Ce compositeur, dont la dimension apparaîtra de plus en plus grande dans
l’histoire de la musique à mesure que le temps passera, était réputé pour son
exigence créatrice, son perfectionnisme et sa volonté d’indépendance qui se
refusait à suivre les courants. Il a laissé un nombre de partitions
rigoureusement sélectionnées, au point de renier des œuvres de jeunesse ou de
les revoir ultérieurement avec minutie. Ce natif d’Angers qui travailla pendant
une vingtaine d’années à la Radio française se fit remarquer par un coup
d’éclat en 1951 lorsque sa Symphonie n° 1,
qui est sa première production orchestrale, fut créée par Roger Désormière,
avant d’être reprise par des chefs aussi renommés qu’Ansermet, Martinon ou
Munch. Ce dernier allait devenir un ardent défenseur des œuvres de Dutilleux.

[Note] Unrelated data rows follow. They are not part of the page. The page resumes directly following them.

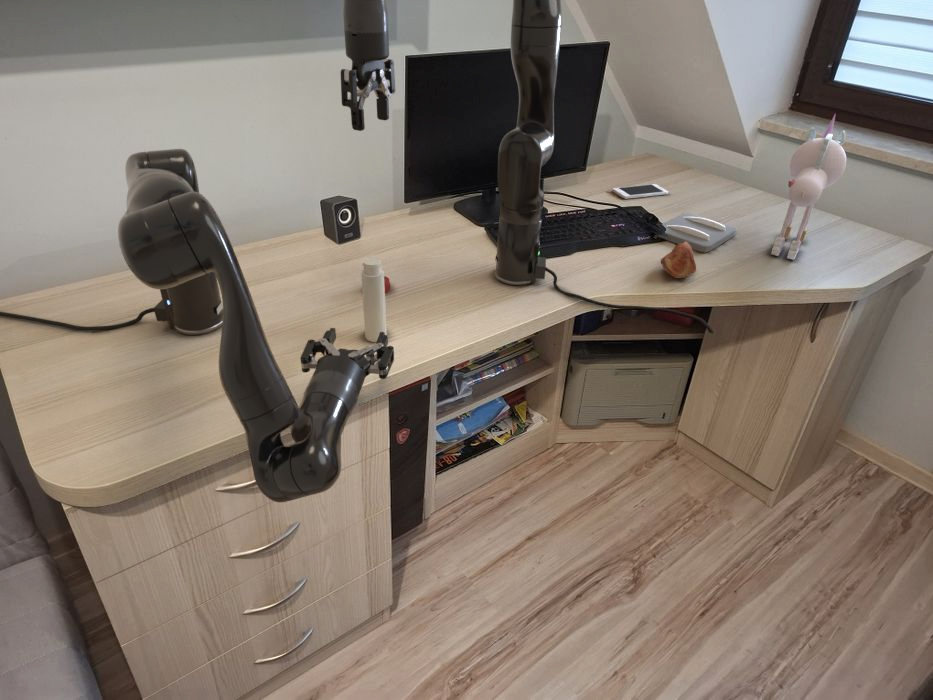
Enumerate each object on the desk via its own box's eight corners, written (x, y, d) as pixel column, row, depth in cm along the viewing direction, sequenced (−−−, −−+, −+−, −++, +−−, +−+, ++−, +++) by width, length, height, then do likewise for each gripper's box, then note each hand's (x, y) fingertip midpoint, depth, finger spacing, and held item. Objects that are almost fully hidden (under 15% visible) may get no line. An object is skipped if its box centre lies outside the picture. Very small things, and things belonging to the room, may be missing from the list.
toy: (826, 222, 178) (867, 110, 161) (806, 269, 152) (852, 142, 135) (779, 212, 183) (814, 103, 167) (751, 256, 157) (789, 132, 141)
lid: (378, 282, 140) (377, 273, 139) (394, 288, 138) (394, 279, 137) (363, 290, 137) (362, 280, 136) (379, 297, 135) (379, 287, 133)
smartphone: (611, 191, 194) (612, 187, 193) (654, 186, 199) (655, 183, 198) (624, 199, 188) (625, 196, 188) (668, 194, 193) (668, 191, 193)
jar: (365, 342, 120) (360, 266, 111) (365, 331, 123) (360, 256, 115) (387, 341, 121) (383, 265, 112) (386, 330, 124) (382, 255, 115)
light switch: (708, 241, 156) (653, 223, 165) (705, 253, 158) (650, 234, 167) (740, 223, 167) (687, 206, 176) (737, 234, 169) (684, 217, 178)
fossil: (669, 273, 140) (675, 228, 140) (641, 275, 147) (646, 232, 147) (707, 283, 147) (712, 240, 147) (678, 285, 154) (683, 244, 154)
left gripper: (378, 375, 93) (398, 318, 106) (283, 367, 94) (315, 312, 107) (380, 415, 97) (400, 355, 110) (289, 407, 98) (319, 349, 111)
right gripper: (369, 21, 116) (374, 114, 125) (323, 30, 105) (331, 130, 114) (405, 25, 113) (407, 119, 122) (362, 34, 103) (367, 136, 112)
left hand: (358, 334), depth 109 cm, fingers open, 8 cm apart
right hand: (371, 124), depth 118 cm, fingers open, 8 cm apart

Ses partitions regorgent de couleurs et d’atmosphère poétique ; en digne
héritier de Debussy, Ravel ou Roussel, Dutilleux déploie un geste musical dans
lequel la primauté du spirituel est une préoccupation majeure. Lorsqu’il
utilise des moyens modernes ou des timbres nouveaux, c’est pour les
transfigurer en nuances délicates, en harmonies raffinées, en effets sensibles.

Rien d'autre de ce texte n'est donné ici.